Ik hoop op reacties!

----------


## laptop

misschien een domme vraag, maar wat bedoel je met "Kluiten"?

----------


## SoundOfSilence

Kluiten zijn simpelweg dood gewicht.

Kan ik de vorm van "zandzakken" zijn, maar meestal zijn het klompen metaal.
Kluiten gebruik je bijvoorbeeld als tegengewicht bij trekkenwanden, of om schoren te verzwaren waardoor ze niet omlazeren.

Gebruik je kluiten i.c.m. een trekkenwand, dan is het logisch (en arbo-technisch geloof ik zelfs verplicht) om een karretje te hebben waarbij je kluiten op de juiste hoogte liggen t.o.v. het trek zodat je niet hoeft te tillen.... een zogenoemde kluitentafel.

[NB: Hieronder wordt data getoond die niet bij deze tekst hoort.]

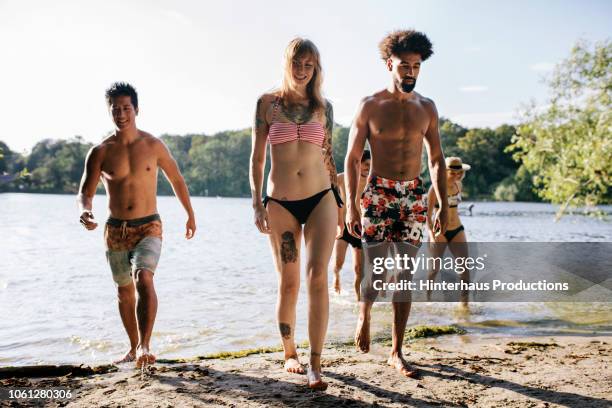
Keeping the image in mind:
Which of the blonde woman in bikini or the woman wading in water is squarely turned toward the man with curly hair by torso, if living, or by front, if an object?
the woman wading in water

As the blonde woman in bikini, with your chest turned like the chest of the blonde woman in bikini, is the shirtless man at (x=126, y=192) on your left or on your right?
on your right

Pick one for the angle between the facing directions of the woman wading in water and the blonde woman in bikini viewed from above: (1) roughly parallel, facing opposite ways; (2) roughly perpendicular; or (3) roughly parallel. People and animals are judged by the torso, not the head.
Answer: roughly parallel

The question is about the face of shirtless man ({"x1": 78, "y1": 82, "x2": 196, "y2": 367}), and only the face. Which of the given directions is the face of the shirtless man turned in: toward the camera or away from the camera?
toward the camera

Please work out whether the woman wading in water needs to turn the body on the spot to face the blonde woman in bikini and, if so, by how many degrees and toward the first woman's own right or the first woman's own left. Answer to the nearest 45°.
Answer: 0° — they already face them

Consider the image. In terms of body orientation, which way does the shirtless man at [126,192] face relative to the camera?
toward the camera

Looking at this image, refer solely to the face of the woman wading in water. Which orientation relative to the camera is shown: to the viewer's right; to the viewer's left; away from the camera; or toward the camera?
toward the camera

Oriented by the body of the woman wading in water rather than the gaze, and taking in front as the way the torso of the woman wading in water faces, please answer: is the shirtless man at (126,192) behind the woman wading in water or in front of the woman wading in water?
in front

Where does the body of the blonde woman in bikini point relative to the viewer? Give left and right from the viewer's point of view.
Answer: facing the viewer

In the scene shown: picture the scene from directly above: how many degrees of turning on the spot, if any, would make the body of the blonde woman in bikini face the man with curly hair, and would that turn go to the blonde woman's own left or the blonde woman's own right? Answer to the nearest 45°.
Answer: approximately 135° to the blonde woman's own left

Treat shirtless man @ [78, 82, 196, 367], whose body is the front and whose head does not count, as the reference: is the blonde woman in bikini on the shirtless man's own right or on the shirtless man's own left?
on the shirtless man's own left
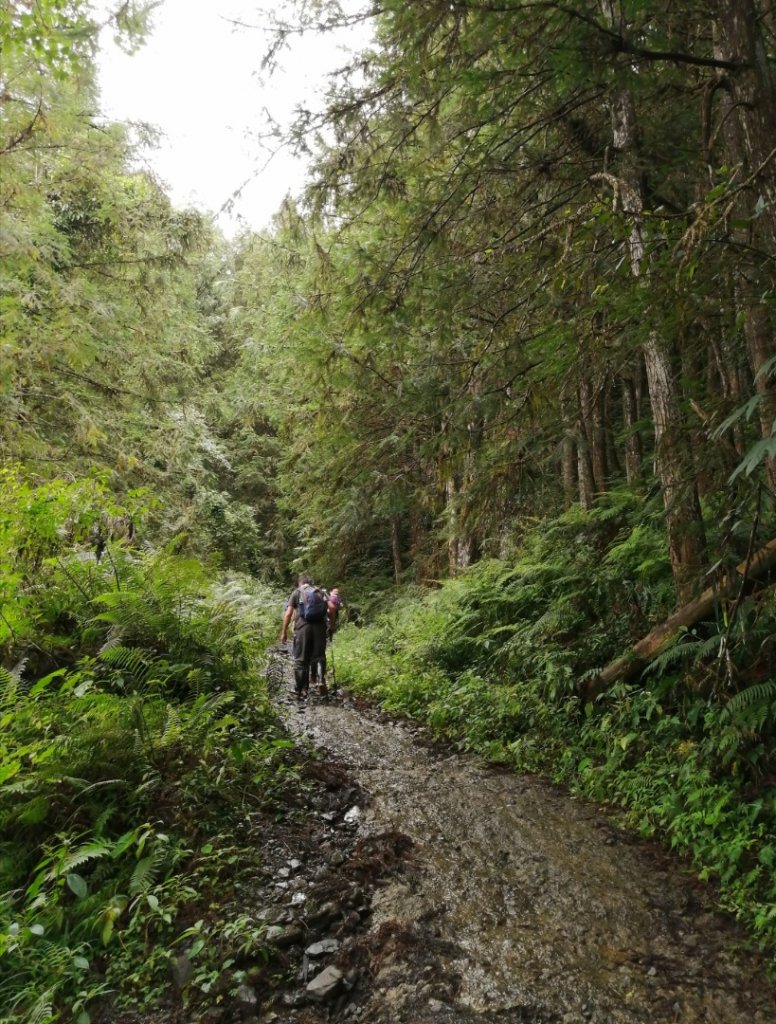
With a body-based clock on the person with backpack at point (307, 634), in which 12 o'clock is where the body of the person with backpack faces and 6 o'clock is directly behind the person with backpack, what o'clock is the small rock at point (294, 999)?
The small rock is roughly at 6 o'clock from the person with backpack.

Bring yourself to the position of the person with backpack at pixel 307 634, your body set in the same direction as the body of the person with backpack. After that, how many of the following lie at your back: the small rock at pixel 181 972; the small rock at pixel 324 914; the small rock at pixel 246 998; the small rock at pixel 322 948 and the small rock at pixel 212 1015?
5

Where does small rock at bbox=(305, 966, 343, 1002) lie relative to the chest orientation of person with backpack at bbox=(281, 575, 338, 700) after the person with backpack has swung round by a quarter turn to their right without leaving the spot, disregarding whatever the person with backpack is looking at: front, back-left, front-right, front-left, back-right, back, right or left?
right

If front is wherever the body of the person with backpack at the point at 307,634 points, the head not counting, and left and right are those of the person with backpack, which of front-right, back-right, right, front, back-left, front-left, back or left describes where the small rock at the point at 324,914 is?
back

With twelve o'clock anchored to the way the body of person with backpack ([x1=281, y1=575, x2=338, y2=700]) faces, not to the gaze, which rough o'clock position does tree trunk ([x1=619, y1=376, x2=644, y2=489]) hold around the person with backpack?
The tree trunk is roughly at 3 o'clock from the person with backpack.

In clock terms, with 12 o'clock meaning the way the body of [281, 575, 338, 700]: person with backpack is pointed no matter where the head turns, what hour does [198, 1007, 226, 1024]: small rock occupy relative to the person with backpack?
The small rock is roughly at 6 o'clock from the person with backpack.

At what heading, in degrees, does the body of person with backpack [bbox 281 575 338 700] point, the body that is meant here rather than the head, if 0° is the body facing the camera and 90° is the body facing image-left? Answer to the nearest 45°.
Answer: approximately 180°

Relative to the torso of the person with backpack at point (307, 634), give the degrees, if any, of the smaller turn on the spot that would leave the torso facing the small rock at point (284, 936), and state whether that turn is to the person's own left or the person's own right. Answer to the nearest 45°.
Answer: approximately 180°

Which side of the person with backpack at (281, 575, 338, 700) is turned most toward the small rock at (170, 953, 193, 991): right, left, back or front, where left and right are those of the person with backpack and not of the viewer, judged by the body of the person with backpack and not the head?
back

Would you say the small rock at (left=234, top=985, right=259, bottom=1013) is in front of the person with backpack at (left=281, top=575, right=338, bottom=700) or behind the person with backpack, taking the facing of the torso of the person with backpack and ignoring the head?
behind

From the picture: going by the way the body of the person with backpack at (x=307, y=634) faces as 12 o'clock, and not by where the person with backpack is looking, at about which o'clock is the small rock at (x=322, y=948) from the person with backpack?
The small rock is roughly at 6 o'clock from the person with backpack.
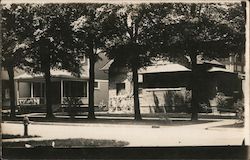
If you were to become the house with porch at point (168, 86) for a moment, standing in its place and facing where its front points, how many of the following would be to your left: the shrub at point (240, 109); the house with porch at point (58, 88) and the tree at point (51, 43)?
1

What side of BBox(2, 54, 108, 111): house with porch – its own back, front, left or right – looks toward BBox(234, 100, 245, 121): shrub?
left

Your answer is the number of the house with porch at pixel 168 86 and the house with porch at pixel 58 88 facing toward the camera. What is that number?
2

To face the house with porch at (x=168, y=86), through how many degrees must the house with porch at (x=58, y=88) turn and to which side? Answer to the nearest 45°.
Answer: approximately 90° to its left

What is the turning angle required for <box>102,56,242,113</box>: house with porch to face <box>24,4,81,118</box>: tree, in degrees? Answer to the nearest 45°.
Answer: approximately 90° to its right

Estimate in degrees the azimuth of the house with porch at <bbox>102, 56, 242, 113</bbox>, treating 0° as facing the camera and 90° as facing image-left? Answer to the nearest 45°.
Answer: approximately 0°

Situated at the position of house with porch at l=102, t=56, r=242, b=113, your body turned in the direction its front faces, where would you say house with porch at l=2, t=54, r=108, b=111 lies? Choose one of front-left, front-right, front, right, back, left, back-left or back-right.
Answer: right

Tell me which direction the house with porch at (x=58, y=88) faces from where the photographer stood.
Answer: facing the viewer
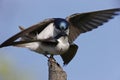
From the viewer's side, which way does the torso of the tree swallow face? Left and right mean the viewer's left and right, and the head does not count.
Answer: facing the viewer and to the right of the viewer
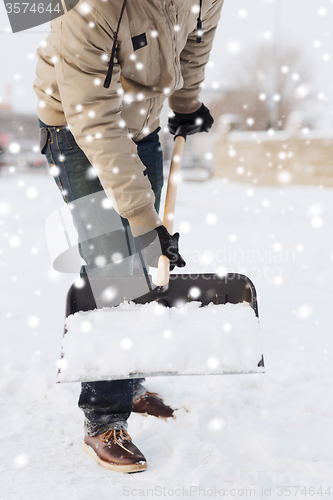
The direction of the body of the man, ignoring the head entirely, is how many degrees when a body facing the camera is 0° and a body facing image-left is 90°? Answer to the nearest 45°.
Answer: approximately 315°

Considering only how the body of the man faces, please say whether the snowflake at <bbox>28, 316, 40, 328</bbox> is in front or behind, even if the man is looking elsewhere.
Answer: behind
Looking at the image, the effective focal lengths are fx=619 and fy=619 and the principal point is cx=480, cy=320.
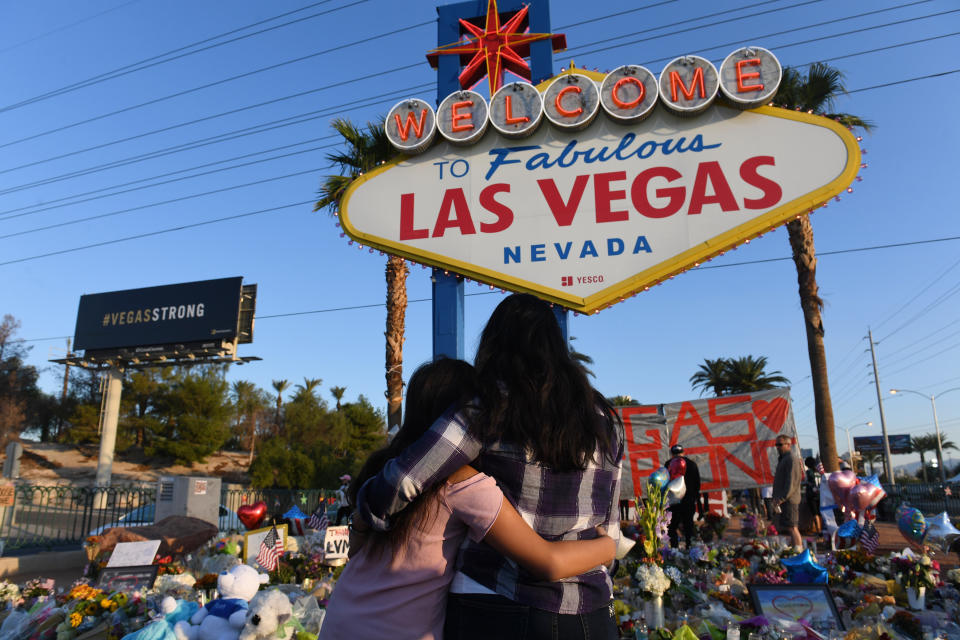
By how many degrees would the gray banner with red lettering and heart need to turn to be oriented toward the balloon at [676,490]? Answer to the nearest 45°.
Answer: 0° — it already faces it

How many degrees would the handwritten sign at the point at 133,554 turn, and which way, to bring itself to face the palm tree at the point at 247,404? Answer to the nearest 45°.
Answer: approximately 180°

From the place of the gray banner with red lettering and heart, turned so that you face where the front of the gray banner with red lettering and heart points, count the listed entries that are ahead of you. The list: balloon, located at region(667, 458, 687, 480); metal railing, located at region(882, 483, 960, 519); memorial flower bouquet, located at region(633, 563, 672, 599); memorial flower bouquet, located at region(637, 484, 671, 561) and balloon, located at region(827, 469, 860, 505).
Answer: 4

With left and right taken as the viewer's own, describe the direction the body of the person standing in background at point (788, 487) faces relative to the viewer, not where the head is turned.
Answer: facing to the left of the viewer

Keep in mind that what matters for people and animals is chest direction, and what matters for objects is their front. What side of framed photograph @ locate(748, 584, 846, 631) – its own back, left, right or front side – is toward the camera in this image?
front

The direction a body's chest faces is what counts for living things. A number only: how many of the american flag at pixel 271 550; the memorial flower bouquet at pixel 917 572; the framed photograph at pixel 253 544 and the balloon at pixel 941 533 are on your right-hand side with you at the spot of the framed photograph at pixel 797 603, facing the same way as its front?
2

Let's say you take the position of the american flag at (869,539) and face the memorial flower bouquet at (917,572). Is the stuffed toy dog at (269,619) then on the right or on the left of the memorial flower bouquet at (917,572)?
right

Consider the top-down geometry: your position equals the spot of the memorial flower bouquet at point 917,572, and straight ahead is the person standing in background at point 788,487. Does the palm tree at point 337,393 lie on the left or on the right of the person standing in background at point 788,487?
left

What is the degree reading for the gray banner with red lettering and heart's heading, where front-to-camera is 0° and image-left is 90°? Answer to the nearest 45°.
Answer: approximately 0°

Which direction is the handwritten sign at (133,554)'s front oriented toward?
toward the camera

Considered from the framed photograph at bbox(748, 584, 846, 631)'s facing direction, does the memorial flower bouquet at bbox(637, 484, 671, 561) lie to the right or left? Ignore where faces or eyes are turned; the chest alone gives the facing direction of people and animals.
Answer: on its right

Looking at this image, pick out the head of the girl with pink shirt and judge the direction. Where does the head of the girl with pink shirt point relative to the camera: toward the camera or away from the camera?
away from the camera

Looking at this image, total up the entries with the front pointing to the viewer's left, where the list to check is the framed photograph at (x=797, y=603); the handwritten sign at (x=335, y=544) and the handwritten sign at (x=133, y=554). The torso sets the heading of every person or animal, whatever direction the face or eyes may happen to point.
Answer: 0
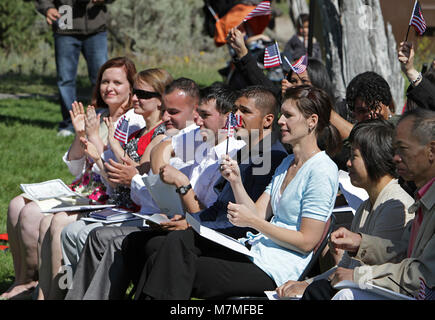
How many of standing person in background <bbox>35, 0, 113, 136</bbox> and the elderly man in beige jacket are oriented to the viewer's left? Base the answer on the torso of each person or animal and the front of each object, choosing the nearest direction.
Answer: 1

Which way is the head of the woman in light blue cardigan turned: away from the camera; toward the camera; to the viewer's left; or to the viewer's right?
to the viewer's left

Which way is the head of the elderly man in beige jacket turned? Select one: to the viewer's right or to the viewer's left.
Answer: to the viewer's left

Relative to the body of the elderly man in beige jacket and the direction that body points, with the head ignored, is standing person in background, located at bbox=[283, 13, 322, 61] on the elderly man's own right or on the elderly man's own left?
on the elderly man's own right

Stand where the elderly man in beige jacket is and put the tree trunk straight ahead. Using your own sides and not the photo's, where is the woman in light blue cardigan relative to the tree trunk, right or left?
left

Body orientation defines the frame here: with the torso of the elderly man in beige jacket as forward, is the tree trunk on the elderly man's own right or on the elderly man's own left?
on the elderly man's own right

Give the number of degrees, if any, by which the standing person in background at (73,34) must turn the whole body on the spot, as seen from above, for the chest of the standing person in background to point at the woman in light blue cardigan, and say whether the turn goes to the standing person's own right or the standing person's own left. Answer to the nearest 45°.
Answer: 0° — they already face them

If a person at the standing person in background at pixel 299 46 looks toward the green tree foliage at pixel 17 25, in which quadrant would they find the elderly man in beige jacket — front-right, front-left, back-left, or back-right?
back-left

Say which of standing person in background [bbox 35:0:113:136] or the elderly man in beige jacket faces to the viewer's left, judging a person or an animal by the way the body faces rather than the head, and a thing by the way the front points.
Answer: the elderly man in beige jacket

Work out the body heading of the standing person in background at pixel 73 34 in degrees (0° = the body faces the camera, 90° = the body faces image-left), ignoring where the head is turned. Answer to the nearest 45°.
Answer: approximately 0°

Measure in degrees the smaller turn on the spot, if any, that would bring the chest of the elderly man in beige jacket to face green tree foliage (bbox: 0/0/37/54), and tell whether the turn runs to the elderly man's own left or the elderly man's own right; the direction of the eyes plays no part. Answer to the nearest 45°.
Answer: approximately 45° to the elderly man's own right

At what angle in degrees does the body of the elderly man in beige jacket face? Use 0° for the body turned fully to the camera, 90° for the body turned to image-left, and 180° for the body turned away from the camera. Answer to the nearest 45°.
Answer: approximately 90°

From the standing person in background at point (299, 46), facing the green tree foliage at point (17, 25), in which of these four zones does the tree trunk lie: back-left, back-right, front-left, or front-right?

Persoonlijk ben ik op zoek naar de zak-achtige variant (in mijn herinnering een zarte canvas-zak met een lederen bovenkant met een oog erin, gevuld met loden balletjes). Iemand enig idee waar ik zoiets kan kopen?

----------


## laptop

bedankt voor de uitleg, ik ben namelijk niet zo thuis in de theater wereld.

----------


## djspeakertje

Ik weet niet precies wat je er mee doet enzo, maar dat maakt niet uit.
Bij de bond in oldenzaal hebben ze gewoon een stalen framepje met 4 wieltjes en een houten plaat (ook een soort handvat om te duwen) waar blokken ijzer/staal op liggen, ik heb ze vaak genoeg gesjouwd (ruimte maken tijdens musical), maar ik heb geen flauw idee hoe of wat, ze zijn wel zwaar!

Daan

----------


## jurjen_barel

Al eens contact gezocht met trekkenfabrikanten? Zij leveren kluiten, dus misschien hebben ze ook een oplossing voor het rondrijden ervan?
Heeft Overtoom wellicht niet iets toepasselijks?

(Voor Laptop: zoek naar de website van Stakebrand, download de catalogus, op pagina 6 staat een afbeelding van een kluit.)

----------


## G.flater

> Persoonlijk ben ik op zoek naar de zak-achtige variant (in mijn herinnering een zarte canvas-zak met een lederen bovenkant met een oog erin, gevuld met loden balletjes). Iemand enig idee waar ik zoiets kan kopen?



RondeGrooth heeft ze gewoon standaard in het assortiment. Weliswaar gevuld met zand ipv met loden balletjes. Wordt nog met enige regelmaat toegepast als contragewicht bij fond en voordoek systemen.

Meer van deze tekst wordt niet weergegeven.